● **What is being asked**:
What lines in the entries hold the string "kitchen"? List them.

● **Page-level text extractions**:
___

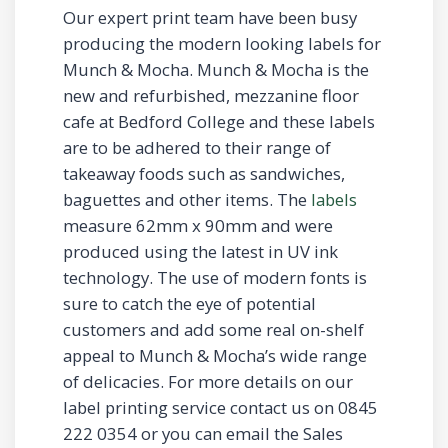
Our expert print team have been busy
producing the modern looking labels for
Munch & Mocha. Munch & Mocha is the
new and refurbished, mezzanine floor
cafe at Bedford College and these labels
are to be adhered to their range of
takeaway foods such as sandwiches,
baguettes and other items. The
labels
measure 62mm x 90mm and were
produced using the latest in UV ink
technology. The use of modern fonts is
sure to catch the eye of potential
customers and add some real on-shelf
appeal to Munch & Mocha’s wide range
of delicacies. For more details on our
label printing service contact us on 0845
222 0354 or you can email the Sales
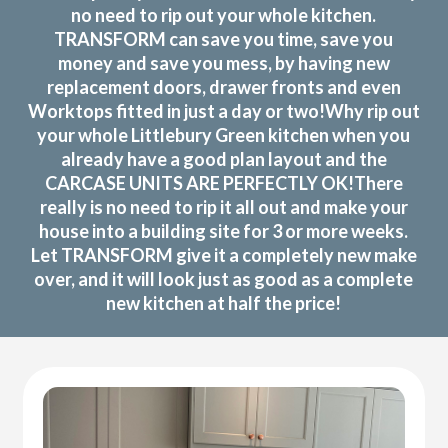
no need to rip out your whole kitchen.
TRANSFORM can save you time, save you
money and save you mess, by having new
replacement doors, drawer fronts and even
Worktops fitted in just a day or two!Why rip out
your whole Littlebury Green kitchen when you
already have a good plan layout and the
CARCASE UNITS ARE PERFECTLY OK!There
really is no need to rip it all out and make your
house into a building site for 3 or more weeks.
Let TRANSFORM give it a completely new make
over, and it will look just as good as a complete
new kitchen at half the price!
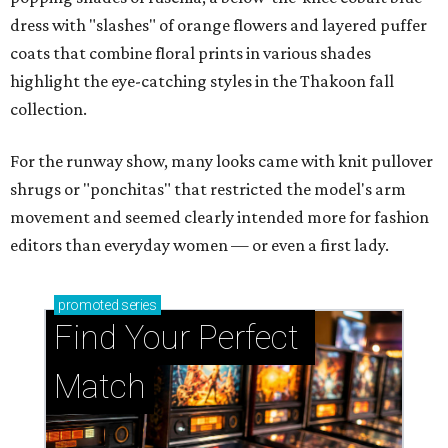
dress with "slashes" of orange flowers and layered puffer
coats that combine floral prints in various shades
highlight the eye-catching styles in the Thakoon fall
collection.
For the runway show, many looks came with knit pullover
shrugs or "ponchitas" that restricted the model's arm
movement and seemed clearly intended more for fashion
editors than everyday women — or even a first lady.
promoted
series
Find Your Perfect 
Match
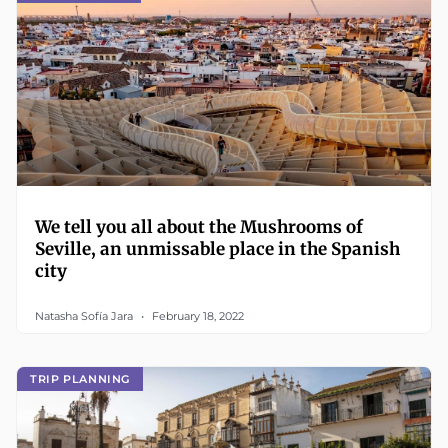
We tell you all about the Mushrooms of
Seville, an unmissable place in the Spanish
city
Natasha Sofía Jara
February 18, 2022
TRIP PLANNING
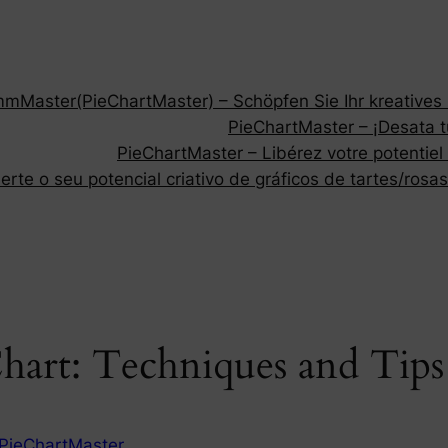
Master(PieChartMaster) – Schöpfen Sie Ihr kreatives P
PieChartMaster – ¡Desata tu
PieChartMaster – Libérez votre potentiel
rte o seu potencial criativo de gráficos de tartes/rosas
Chart: Techniques and Tip
PieChartMaster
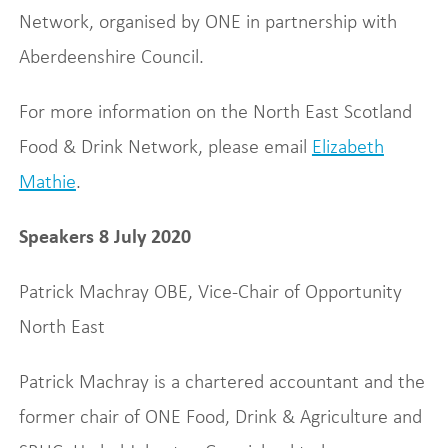
Network, organised by ONE in partnership with
Aberdeenshire Council.
For more information on the North East Scotland
Food & Drink Network, please email
Elizabeth
Mathie
.
Speakers 8 July 2020
Patrick Machray OBE, Vice-Chair of Opportunity
North East
Patrick Machray is a chartered accountant and the
former chair of ONE Food, Drink & Agriculture and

___

● **Final answer**:
no need to rip out your whole kitchen.
your whole Littlebury Green kitchen when you
new kitchen at half the price!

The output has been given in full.